Provided information:

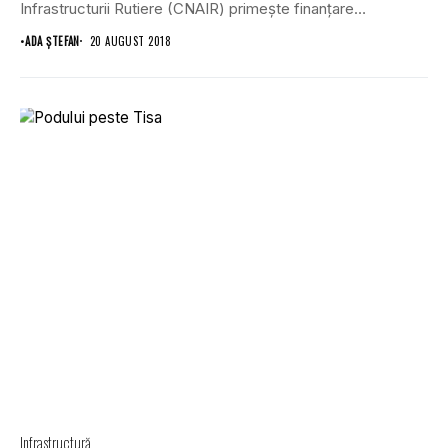
Infrastructurii Rutiere (CNAIR) primeşte finanţare
europeană...
•
ADA ȘTEFAN
20 AUGUST 2018
Infrastructură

Your objective: Retype the text of the item above, replacing "Infrastructură" with "Transporturi" and keeping everything else unchanged. Leave the picture out.

Output below:
Infrastructurii Rutiere (CNAIR) primeşte finanţare
europeană...
•
ADA ȘTEFAN
20 AUGUST 2018
Transporturi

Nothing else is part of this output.